■ **WHAT NEEDS TO BE DONE**
Format the rows from the line containing "Document page, 1500x844 pixels." through the end of the rows as a two-column CSV with the header instruction,output. Give one CSV line per row, with the row's text in instruction and its answer in output, each field quoted and line breaks replaced by spaces.

# # # #

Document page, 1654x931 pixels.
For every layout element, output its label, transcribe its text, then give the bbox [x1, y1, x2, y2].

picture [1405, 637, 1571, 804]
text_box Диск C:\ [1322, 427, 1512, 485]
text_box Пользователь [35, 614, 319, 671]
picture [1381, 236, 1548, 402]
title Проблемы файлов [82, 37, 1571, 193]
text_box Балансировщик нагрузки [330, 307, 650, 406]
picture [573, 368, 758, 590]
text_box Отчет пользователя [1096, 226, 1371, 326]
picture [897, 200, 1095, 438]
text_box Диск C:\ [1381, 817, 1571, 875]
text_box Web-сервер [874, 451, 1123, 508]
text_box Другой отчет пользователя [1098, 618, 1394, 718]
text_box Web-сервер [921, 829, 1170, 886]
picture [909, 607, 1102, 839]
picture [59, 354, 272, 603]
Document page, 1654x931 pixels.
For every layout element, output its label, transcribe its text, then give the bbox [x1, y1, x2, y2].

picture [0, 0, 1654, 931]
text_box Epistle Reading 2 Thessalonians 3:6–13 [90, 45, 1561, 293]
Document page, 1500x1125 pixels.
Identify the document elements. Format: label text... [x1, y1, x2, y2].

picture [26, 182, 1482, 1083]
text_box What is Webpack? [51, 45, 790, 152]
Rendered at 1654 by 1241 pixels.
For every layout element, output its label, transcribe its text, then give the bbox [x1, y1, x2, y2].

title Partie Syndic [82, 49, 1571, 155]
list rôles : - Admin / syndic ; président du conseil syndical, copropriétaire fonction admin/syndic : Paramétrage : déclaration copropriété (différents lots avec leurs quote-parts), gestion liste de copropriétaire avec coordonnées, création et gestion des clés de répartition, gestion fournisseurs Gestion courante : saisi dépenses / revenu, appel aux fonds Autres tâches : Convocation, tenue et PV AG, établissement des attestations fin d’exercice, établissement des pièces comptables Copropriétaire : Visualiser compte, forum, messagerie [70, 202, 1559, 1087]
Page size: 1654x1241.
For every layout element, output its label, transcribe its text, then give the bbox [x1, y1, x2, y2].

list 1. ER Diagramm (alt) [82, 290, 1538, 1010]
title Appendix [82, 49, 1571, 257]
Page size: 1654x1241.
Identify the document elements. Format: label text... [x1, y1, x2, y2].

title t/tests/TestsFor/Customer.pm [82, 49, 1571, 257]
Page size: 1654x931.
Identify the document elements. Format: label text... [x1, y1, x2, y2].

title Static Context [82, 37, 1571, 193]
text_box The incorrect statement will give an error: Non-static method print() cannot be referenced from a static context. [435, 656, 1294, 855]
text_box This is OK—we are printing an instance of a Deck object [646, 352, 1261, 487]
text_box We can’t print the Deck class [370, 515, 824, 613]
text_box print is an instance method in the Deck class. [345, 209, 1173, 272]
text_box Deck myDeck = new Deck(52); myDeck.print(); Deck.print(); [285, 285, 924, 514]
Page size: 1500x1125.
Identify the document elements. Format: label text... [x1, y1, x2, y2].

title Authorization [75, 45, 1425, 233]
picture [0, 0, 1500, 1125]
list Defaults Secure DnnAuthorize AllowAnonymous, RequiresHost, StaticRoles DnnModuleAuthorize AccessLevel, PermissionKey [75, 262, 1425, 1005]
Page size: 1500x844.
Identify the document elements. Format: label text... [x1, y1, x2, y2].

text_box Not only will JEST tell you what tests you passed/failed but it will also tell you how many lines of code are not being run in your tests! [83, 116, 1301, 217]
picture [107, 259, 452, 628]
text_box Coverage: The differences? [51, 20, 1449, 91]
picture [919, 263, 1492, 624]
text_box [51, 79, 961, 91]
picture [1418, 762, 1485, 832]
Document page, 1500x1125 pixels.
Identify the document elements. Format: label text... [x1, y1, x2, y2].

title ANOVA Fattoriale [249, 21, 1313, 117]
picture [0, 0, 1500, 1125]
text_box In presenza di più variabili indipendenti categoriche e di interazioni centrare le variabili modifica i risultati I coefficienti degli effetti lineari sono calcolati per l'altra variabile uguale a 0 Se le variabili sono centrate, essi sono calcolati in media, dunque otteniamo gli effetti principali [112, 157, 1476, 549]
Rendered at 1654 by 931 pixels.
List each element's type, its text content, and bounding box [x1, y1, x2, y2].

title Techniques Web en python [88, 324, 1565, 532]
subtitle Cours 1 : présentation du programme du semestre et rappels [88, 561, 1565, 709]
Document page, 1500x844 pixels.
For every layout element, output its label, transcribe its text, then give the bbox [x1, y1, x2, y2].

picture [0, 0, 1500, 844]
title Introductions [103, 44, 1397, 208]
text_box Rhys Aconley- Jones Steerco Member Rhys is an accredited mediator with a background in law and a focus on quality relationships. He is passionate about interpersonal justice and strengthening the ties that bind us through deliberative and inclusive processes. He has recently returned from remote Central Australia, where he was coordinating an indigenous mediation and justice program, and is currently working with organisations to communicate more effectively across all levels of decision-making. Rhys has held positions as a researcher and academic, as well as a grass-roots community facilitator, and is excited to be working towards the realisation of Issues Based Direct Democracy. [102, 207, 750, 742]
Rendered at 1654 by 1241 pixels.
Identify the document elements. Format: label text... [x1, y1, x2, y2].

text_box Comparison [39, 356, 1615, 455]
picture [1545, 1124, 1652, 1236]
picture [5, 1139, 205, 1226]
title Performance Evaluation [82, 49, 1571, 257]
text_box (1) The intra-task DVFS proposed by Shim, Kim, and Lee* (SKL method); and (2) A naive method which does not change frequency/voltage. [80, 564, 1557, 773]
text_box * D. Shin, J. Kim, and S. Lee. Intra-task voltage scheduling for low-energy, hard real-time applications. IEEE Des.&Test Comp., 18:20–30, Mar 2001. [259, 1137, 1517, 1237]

# # # #

■ **TASK OUTPUT**
instruction,output
"Document page, 1500x844 pixels. For every layout element, output its label, transcribe its text, then give the bbox [x1, y1, x2, y2].","picture [0, 0, 1500, 844] title Introductions [103, 44, 1397, 208] text_box Rhys Aconley- Jones Steerco Member Rhys is an accredited mediator with a background in law and a focus on quality relationships. He is passionate about interpersonal justice and strengthening the ties that bind us through deliberative and inclusive processes. He has recently returned from remote Central Australia, where he was coordinating an indigenous mediation and justice program, and is currently working with organisations to communicate more effectively across all levels of decision-making. Rhys has held positions as a researcher and academic, as well as a grass-roots community facilitator, and is excited to be working towards the realisation of Issues Based Direct Democracy. [102, 207, 750, 742]"
"Rendered at 1654 by 1241 pixels. Identify the document elements. Format: label text... [x1, y1, x2, y2].","text_box Comparison [39, 356, 1615, 455] picture [1545, 1124, 1652, 1236] picture [5, 1139, 205, 1226] title Performance Evaluation [82, 49, 1571, 257] text_box (1) The intra-task DVFS proposed by Shim, Kim, and Lee* (SKL method); and (2) A naive method which does not change frequency/voltage. [80, 564, 1557, 773] text_box * D. Shin, J. Kim, and S. Lee. Intra-task voltage scheduling for low-energy, hard real-time applications. IEEE Des.&Test Comp., 18:20–30, Mar 2001. [259, 1137, 1517, 1237]"